PROBLEM REQUIREMENTS: Tally the lines in the rows below that contain the word "What". Reply with the number only.
^^^^^^^^
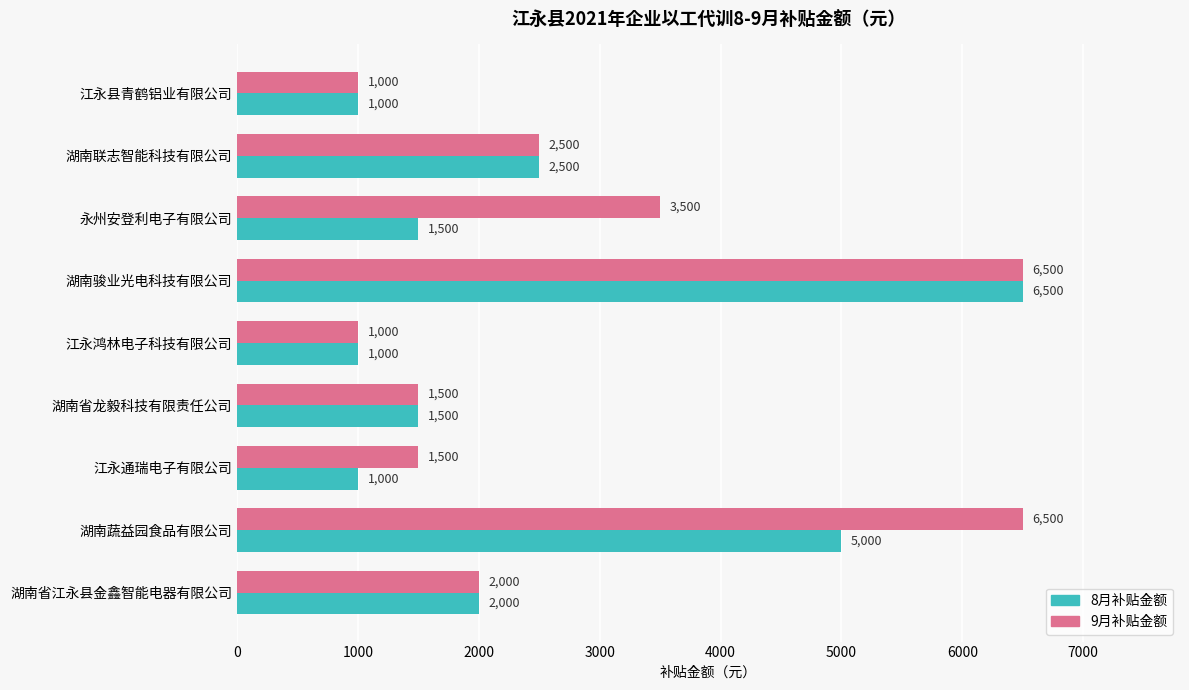

Is it true that 8月补贴金额 equals 8943 at 湖南蔬益园食品有限公司?

False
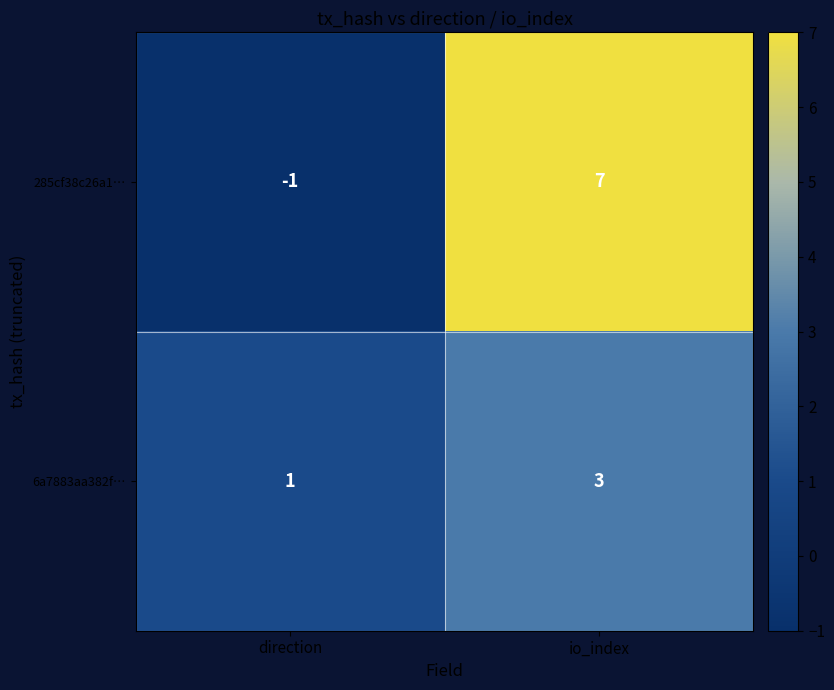

At which label is 285cf38c26a1… closest to 3?

direction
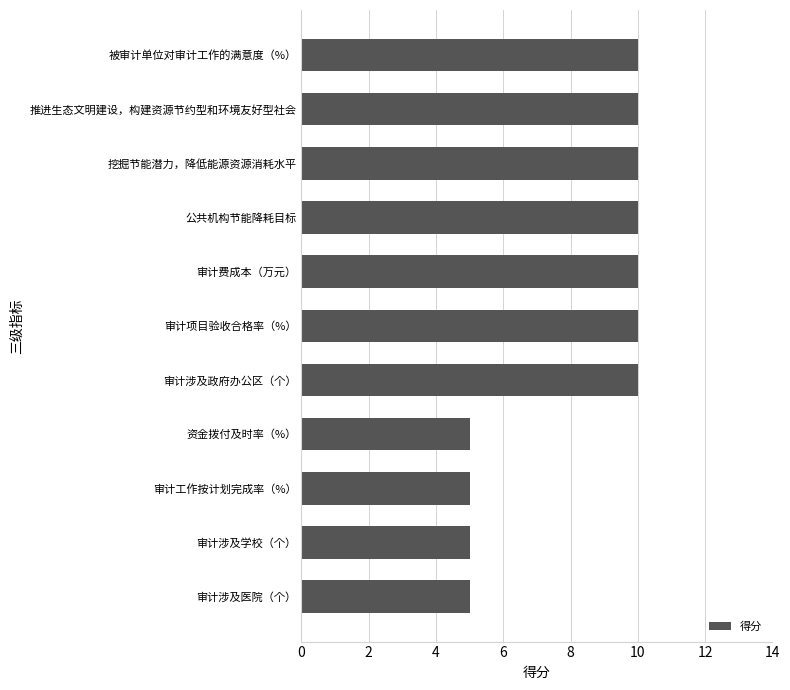

Reading top to bottom, list all the values displayed in this chart.

10	10	10	10	10	10	10	5	5	5	5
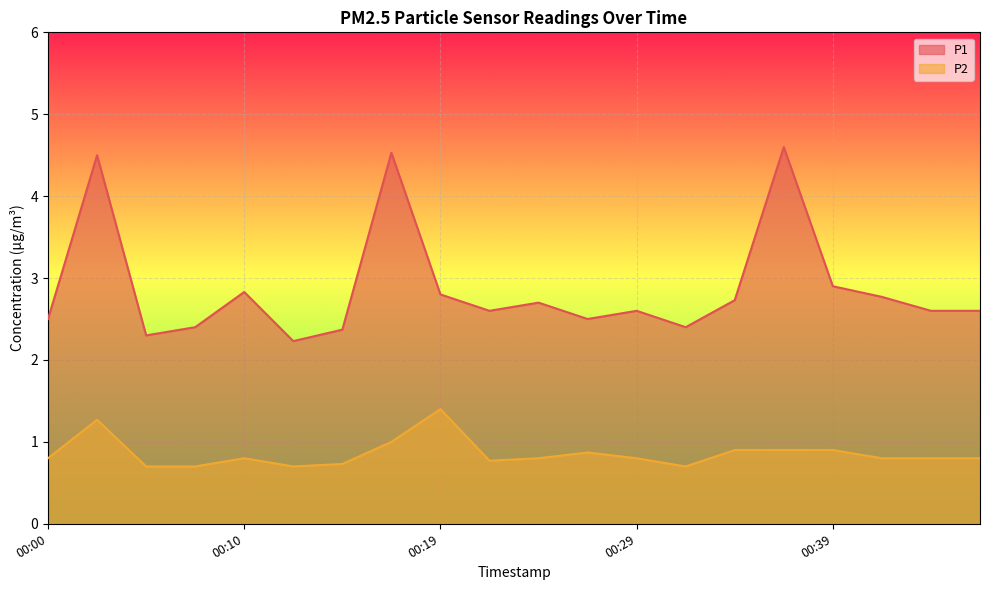

What is the average value of the P2 series?

0.9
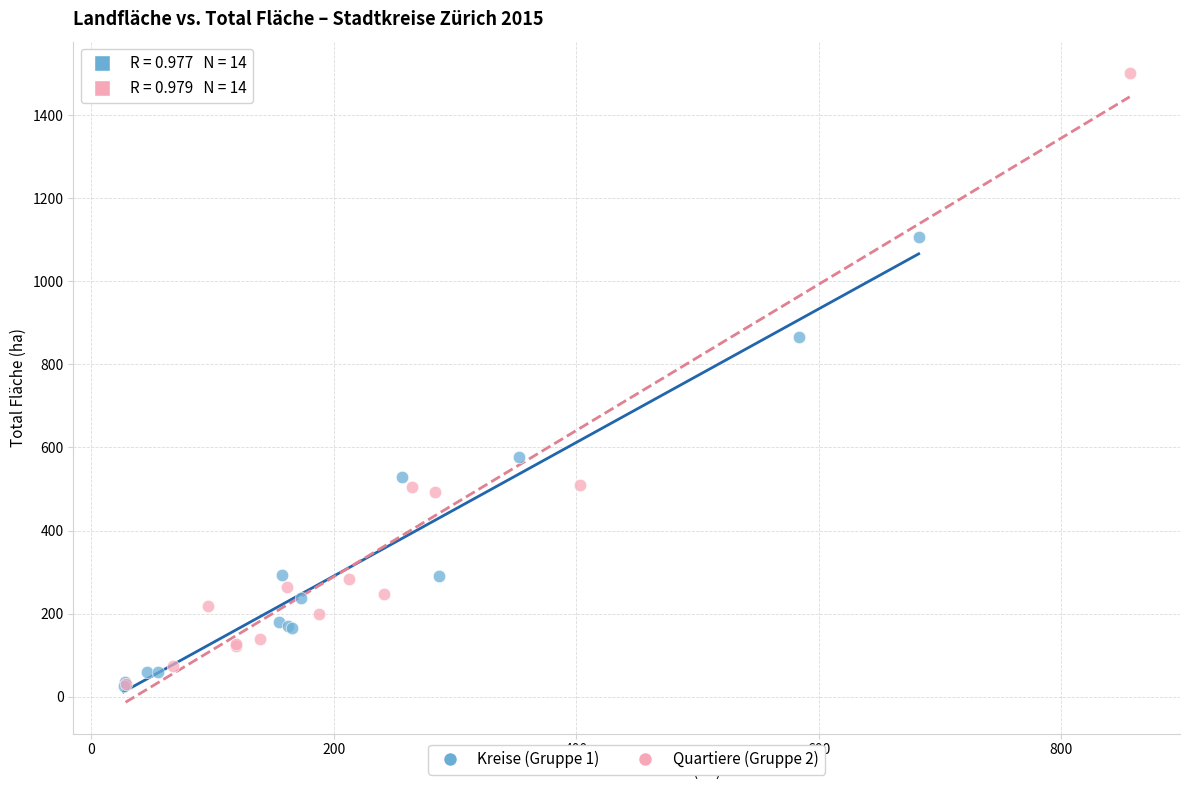

Which series contains the highest Y value?

Quartiere (Gruppe 2)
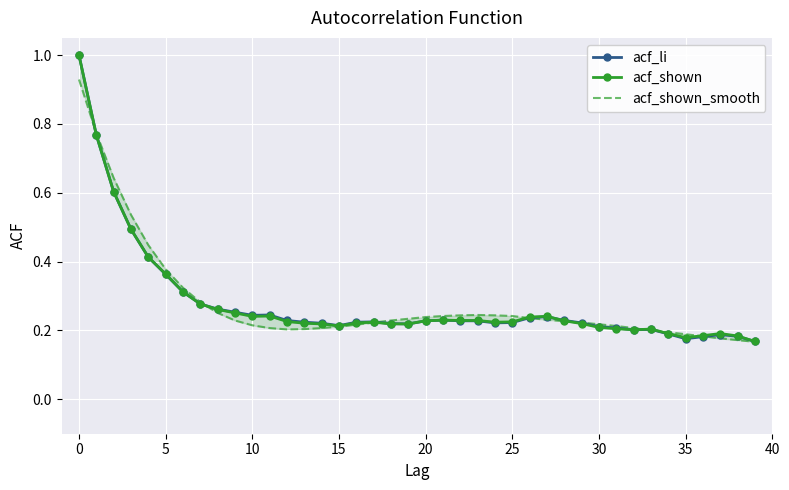

Rank the series by their average value, from lowest to highest.

acf_shown, acf_li, acf_shown_smooth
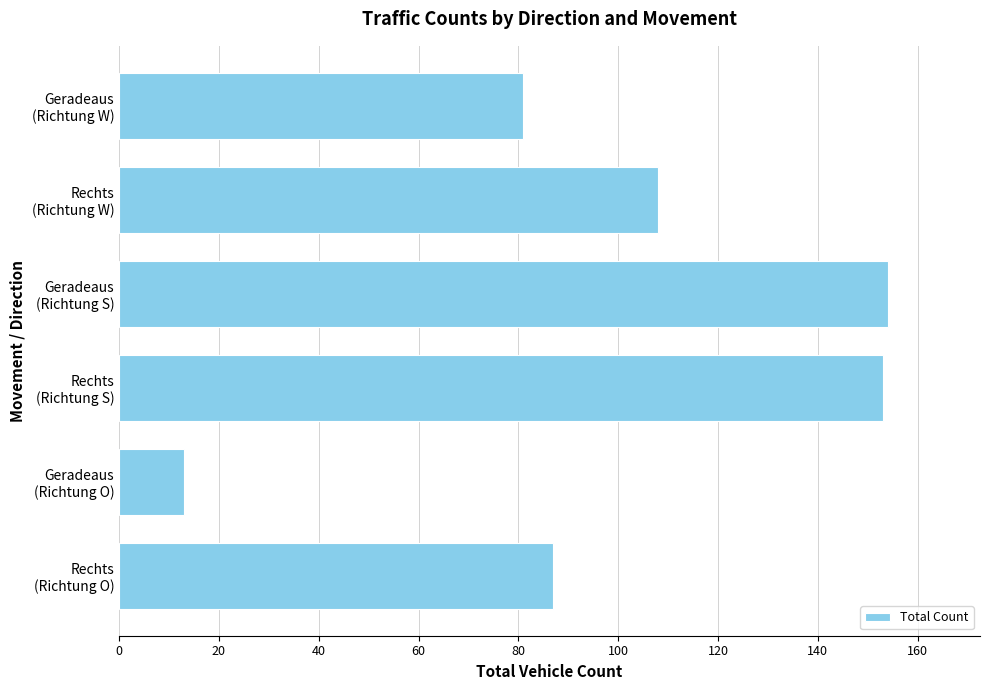

What is the smallest value displayed?

13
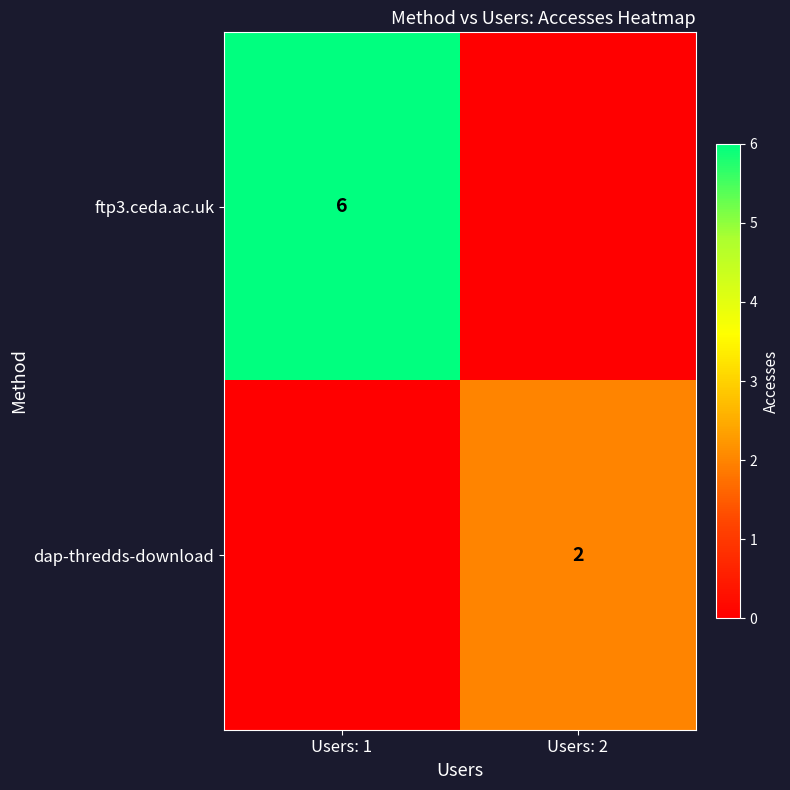

True or false: dap-thredds-download has a value of 3 at Users: 2.

False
^^^^^^^^
RESPONSE TO THE EXERCISE: 2